I called every doctor in Sacramento who would/should have known about his condition and and not a single one knew anything much (sounds like celiac!!) and no one had even heard of the sympathectomy my son got. I was astounded, because this was not totally new. So my opinion about the diagnostic abilities of most doctors has been formed by this unpleasant experience in solving my son's problem.

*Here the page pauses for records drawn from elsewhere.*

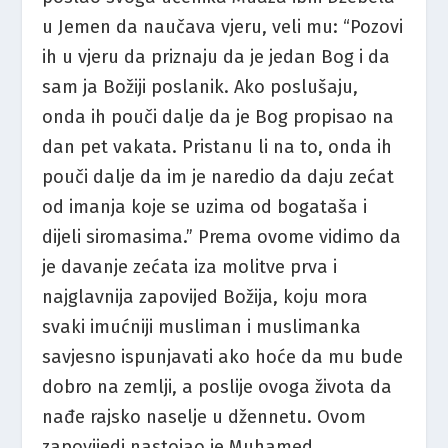
u Jemen da naučava vjeru, veli mu: “Pozovi
ih u vjeru da priznaju da je jedan Bog i da
sam ja Božiji poslanik. Ako poslušaju,
onda ih pouči dalje da je Bog propisao na
dan pet vakata. Pristanu li na to, onda ih
pouči dalje da im je naredio da daju zećat
od imanja koje se uzima od bogataša i
dijeli siromasima.” Prema ovome vidimo da
je davanje zećata iza molitve prva i
najglavnija zapovijed Božija, koju mora
svaki imućniji musliman i muslimanka
savjesno ispunjavati ako hoće da mu bude
dobro na zemlji, a poslije ovoga života da
nađe rajsko naselje u džennetu. Ovom
zapovijedi nastojao je Muhamed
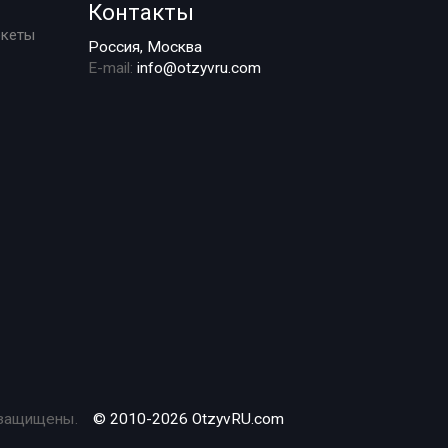
Контакты
ркеты
Россия, Москва
E-mail:
info@otzyvru.com
 защищены.
© 2010-2026 OtzyvRU.com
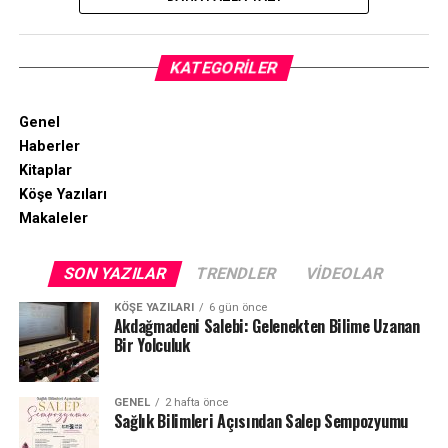
KATEGORILER
Genel
Haberler
Kitaplar
Köşe Yazıları
Makaleler
SON YAZILAR
TRENDLER
VIDEOLAR
KÖŞE YAZILARI
6 gün önce
Akdağmadeni Salebi: Gelenekten Bilime Uzanan
Bir Yolculuk
GENEL
2 hafta önce
Sağlık Bilimleri Açısından Salep Sempozyumu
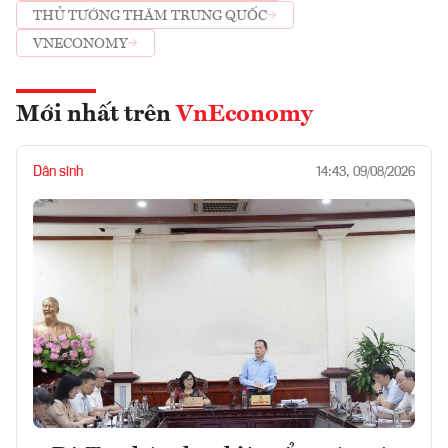
THỦ TƯỚNG THĂM TRUNG QUỐC
VNECONOMY
Mới nhất trên
VnEconomy
Dân sinh
14:43, 09/08/2026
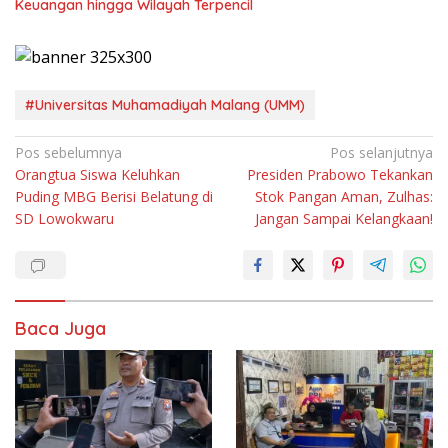
Keuangan hingga Wilayah Terpencil
#Universitas Muhamadiyah Malang (UMM)
Navigasi
Pos sebelumnya
Pos selanjutnya
Orangtua Siswa Keluhkan
Presiden Prabowo Tekankan
pos
Puding MBG Berisi Belatung di
Stok Pangan Aman, Zulhas:
SD Lowokwaru
Jangan Sampai Kelangkaan!
Baca Juga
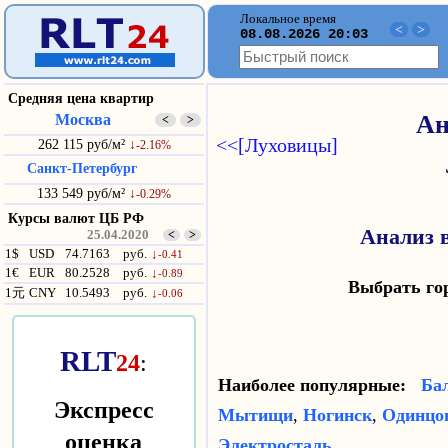
Локальное время
<
>
08.08.2026 20:03
Средняя цена квартир
Москва
Ан
<
>
<<[Луховицы]
262 115 руб/м²
↓
-2.16%
Санкт-Петербург
133 549 руб/м²
↓
-0.29%
Курсы валют ЦБ РФ
Анализ 
25.04.2020
<
>
1$
USD
74.7163
руб.
↓
-0.41
1€
EUR
80.2528
руб.
↓
-0.89
Выбрать г
1元
CNY
10.5493
руб.
↓
-0.06
RLT
24
:
Наиболее популярные:
Ба
Экспресс
Мытищи
,
Ногинск
,
Одинцо
оценка
Электросталь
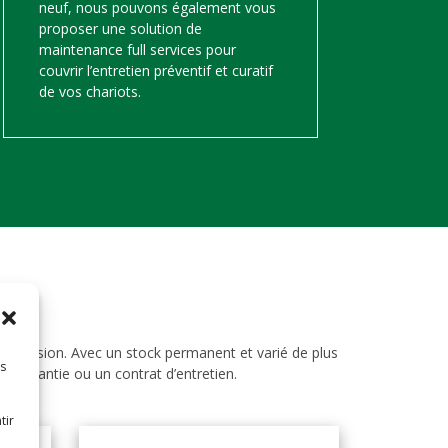
neuf, nous pouvons également vous
proposer une solution de
maintenance full services pour
couvrir l’entretien préventif et curatif
de vos chariots.
d’occasion. Avec un stock permanent et varié de plus
es
ne garantie ou un contrat d’entretien.
tir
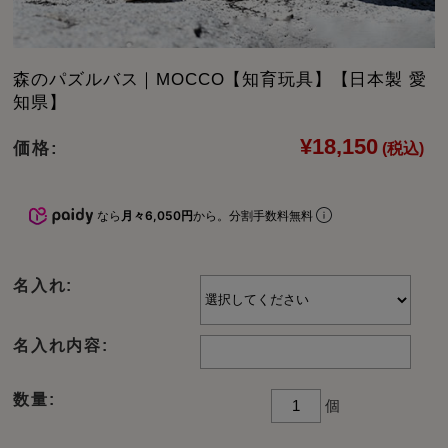
森のパズルバス｜MOCCO【知育玩具】【日本製 愛
知県】
¥18,150
価格:
(税込)
なら
月々6,050円
から。分割手数料無料
名入れ:
名入れ内容:
数量:
個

I think it's pretty sad that all of us can easily find out and learn more about celiac disease than most doctors seem to know. What has bothered me, too, is that if you see a doctor and mention the possibility of celiac, if they don't know about it they just dismiss the possibility....they don't go off and research it so they DO know about it and thus help you. Very disappointing, but this is why I have taken my diagnosis into my own hands and am going the Enterolab route to verify a few things. What those tests will tell me should be enough, I think. I don't need the expense and danger of a biopsy etc. Fact is, I feel rotten a lot of the time, I'm fairly certain why, if this test verifies even just the intolerance and presence of the genes, then I'll embark on a totally serious 100% gluten-free diet because I know the possible consequences of continuing to eat gluten. I think I'll be happy with the information I'll get via this method. And besides, why should I be concerned about having the stamp of approval from a pack of doctors who know LESS about celiac than I do??? I'll take the expertise of a doctor who has dedicated himself to this disease. Certainly Dr. Fine seems to know far more than most of the others.

When my mother was fortunately diagnosed 40 years ago, knowledge about celiac was incredibly scarce and doctor ignorance was understandable. Today, with the internet and sharing of knowledge that is possible, there is simply no excise for this continuing ignorance.

What was it, about a hundred years ago that doctors didn't believe in the existence of bacteria because you couldn't see them.....

Another thought about Dr. Fine....If he had done his studies for a short time, whatever he postulated would have been dismissed and probably wouldn't have been accepted into the major journals. At this point, he has 5 years worth of data to back up his ideas so they can be taken more seriously.